Sunday 5 May 2013

Pierce Brosnan Gets Candid About Women, Aging, Loss, Love, and The Evolution of His Career

Love is All You Need

Sony Pictures Classics
Pierce Brosnan hasn't stepped into James Bond's shoes for over a decade, but you wouldn't know it when you meet him. The Irish actor — who turns 60 this month, but doesn't seem to age — seems to be carrying on the suave legacy of Bond. Especially when it comes to his affinity and appreciation for women.
Hollywood.com caught up with Brosnan to discuss his latest film Love Is All You Need and when it came to the subject of his co-star, Danish actress Trine Dyrholm (whom Brosnan says has "the Meryl Streep touch" to her craft), he put it simply: "I've been blessed with all the leading ladies I've been with, they've all been rather gorgeous and beautiful and I love women." When it came to the subject of his Oscar-winning director Susanne Bier, he put it simply: "I've worked with some great directors from Barbra Streisand to Susanne Bier to when I did Remington Steele, there were some fine lady directors on that show. I love working with women. I love women. There's just an ease and a grace." Brosnan.

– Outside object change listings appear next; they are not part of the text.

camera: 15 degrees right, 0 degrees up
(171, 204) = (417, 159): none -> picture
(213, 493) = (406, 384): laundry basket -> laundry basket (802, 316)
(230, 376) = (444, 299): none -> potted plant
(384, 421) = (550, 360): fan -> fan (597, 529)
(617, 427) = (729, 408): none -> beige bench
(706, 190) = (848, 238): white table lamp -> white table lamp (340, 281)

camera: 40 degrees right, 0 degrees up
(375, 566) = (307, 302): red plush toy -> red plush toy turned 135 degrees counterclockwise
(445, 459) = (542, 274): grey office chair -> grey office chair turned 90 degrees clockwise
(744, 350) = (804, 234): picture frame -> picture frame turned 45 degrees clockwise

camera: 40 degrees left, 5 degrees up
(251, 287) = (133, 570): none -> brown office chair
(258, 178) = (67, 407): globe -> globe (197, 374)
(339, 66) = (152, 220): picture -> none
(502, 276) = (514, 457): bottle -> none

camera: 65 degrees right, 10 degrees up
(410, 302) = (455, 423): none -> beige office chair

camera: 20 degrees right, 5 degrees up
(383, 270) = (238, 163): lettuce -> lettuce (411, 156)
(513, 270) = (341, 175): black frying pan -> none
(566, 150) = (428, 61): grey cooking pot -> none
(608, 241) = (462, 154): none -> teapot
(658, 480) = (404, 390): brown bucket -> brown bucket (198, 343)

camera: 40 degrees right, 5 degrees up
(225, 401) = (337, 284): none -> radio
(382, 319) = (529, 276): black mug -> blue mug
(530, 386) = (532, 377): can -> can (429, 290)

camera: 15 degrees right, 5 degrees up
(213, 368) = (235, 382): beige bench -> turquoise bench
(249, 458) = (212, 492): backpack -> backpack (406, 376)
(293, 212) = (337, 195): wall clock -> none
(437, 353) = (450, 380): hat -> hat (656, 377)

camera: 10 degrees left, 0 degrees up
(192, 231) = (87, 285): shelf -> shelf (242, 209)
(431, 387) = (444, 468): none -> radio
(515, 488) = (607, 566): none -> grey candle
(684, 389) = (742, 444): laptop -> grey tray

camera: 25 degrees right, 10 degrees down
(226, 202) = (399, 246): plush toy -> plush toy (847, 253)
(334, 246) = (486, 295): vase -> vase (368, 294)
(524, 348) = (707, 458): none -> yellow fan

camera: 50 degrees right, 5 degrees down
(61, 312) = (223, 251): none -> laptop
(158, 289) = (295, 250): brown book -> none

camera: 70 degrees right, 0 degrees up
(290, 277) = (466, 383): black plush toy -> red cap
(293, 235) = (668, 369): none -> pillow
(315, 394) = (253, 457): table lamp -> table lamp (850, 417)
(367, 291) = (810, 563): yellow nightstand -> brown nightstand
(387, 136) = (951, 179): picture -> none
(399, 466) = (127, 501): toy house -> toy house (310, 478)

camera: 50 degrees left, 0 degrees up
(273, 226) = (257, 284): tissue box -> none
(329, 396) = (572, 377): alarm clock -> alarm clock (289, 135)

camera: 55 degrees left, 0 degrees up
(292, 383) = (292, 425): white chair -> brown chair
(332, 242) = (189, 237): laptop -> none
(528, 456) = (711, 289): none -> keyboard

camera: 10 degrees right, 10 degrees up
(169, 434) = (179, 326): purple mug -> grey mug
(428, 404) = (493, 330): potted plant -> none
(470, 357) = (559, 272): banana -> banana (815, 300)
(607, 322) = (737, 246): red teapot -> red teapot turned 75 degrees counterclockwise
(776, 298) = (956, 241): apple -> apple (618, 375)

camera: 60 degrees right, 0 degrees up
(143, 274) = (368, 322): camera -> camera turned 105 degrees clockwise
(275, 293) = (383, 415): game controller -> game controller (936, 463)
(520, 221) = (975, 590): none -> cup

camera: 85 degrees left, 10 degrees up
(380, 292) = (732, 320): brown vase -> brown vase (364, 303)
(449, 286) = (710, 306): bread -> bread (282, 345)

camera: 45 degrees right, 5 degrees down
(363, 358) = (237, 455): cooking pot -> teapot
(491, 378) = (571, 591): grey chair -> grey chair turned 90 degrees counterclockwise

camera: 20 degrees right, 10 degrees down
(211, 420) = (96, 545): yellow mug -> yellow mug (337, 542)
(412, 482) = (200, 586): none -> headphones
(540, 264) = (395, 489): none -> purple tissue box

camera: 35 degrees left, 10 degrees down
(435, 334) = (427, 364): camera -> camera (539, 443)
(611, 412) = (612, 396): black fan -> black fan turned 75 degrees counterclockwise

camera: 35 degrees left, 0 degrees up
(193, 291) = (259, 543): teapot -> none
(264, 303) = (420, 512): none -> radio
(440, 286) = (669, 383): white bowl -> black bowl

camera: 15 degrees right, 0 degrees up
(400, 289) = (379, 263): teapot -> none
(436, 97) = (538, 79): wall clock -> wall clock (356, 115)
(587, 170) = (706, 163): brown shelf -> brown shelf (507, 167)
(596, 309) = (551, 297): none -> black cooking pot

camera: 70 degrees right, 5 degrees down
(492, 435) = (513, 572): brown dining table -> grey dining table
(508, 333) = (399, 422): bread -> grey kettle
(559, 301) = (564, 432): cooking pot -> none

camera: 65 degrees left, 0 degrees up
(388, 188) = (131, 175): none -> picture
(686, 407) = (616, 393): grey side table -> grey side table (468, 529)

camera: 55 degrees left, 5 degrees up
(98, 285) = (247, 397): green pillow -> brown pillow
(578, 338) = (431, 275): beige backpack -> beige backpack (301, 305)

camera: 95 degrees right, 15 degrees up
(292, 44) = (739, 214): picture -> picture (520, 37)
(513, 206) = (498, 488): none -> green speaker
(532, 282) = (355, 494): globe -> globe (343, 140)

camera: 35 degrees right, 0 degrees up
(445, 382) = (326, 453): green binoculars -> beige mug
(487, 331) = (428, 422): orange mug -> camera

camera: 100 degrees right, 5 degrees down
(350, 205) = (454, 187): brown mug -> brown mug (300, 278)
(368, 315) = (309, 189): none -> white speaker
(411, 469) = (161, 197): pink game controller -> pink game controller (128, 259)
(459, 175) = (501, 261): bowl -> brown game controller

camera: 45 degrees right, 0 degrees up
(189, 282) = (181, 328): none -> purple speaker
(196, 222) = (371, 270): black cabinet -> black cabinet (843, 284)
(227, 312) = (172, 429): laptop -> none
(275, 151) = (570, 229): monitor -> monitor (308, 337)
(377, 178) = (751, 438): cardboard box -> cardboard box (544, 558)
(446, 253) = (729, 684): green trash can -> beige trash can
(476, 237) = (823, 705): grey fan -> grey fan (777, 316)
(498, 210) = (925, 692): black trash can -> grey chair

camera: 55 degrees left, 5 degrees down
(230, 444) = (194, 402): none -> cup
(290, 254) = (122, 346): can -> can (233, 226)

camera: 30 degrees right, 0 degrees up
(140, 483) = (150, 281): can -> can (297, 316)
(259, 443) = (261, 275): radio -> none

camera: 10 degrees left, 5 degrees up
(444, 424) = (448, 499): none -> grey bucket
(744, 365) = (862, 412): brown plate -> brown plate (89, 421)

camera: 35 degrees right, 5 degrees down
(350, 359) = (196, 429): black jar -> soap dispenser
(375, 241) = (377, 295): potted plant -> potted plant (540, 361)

Pierce Brosnan.
But, it wasn't just his fondness for working with talented females like Dyrholm and Bier that drew him to a project like Love Is All You Need.  The film a glossy but heartfelt romantic drama about a hairdresser named Ida (played by the vivacious Dyrholm who gets naked, literally and metaphorically), a cancer survivor whose husband has been cheating on her, and Philip (Brosnan, in what Bier describes as "one of his most touching performances"), a hard-working businessman and widower. Philip and Ida meet at their respective children's nuptials at a picturesque French villa and the two begin fall in love. "It goes right up there on the shelf with, dare I say, Mamma Mia," Brosnan says of the film, which taps into similar theme of finding yourself — and, of course, love —at any age.
Another one of the film's emotional cores — dealing with a devastating loss — is one that hits especially close for Brosnan. In 1991, Brosnan lost his first wife Cassandra Harris to ovarian cancer. They had one son together, Sean, as well as her children from a previous marriage Charlotte and Christopher. (Brosnan remarried in 2001 to his wife Keely Shaye Smith, with whom he has two sons with, Dylan and Paris). "All of that life pain that I went through — somewhat publicly, somewhat privately — is in the past but I can certainly identify and draw upon it," he says of playing a part like Love Is All You Need's Philip, a man who is still dealing with his pain.
"This character and this movie and this script found me at the right time in my life to be able to sit still and explore my own tragedies, my own pain, my own loss, what it's like to be a single parent," Brosnan continues. "In the hands of Susanne Bier, you surrender to that and allow yourself to go there. It just made sense. Her style of direction is very quiet and specific, strongly so at times. But there's great liberation in there because of the cinematic style that she uses. There were many emblems within the story: fatherhood, being a widower, being a single parent, a man of business, being alone, being middle-aged, dealing with time, time past, time present, time future."
And time, it seems, has since been kind to Brosnan. Not just in terms of his rugged good looks, but finding peace and comfort within himself and his career. "I painted myself into a corner sometimes I feel with the style of performance I'd given or the kind of actor I was trying to create when I came to America with Remington Steele," Brosnan admits. "As you get older there's a loosening of the ties to the ego and the posturing of who you are and how you behave. There's an ease within my own being now and there's a confidence, simple as that really, with performing... there's a great joy in being an older actor now. You have to adapt to your age and your years. It's nothing but humble gratitude of having come down the road so far."
Then again, it's hard not to be humbled with gratitude when you have labor of love projects like the big screen adaptation of Nick Hornby's A Long Way Down (in which he stars alongside Aaron Paul, Toni Collette, and Imogen Poots, whom he refers to as "The Quartet...we were joined at the hip") and, of course, Love Is All You Need. Love, being the key word.
"It all melded together from day one," Brosnan recalls, adding, "[my cast and director] embraced me with such a warmth and generosity and I, in return, did the same and we just hit the ground running. The experience of filming on a day-to-day basis was nothing but joy. It's criminal how much fun we had.  It was a magical summer." Who knew Bond was such a softie?
Love Is All You Need opens in limited release on May 3.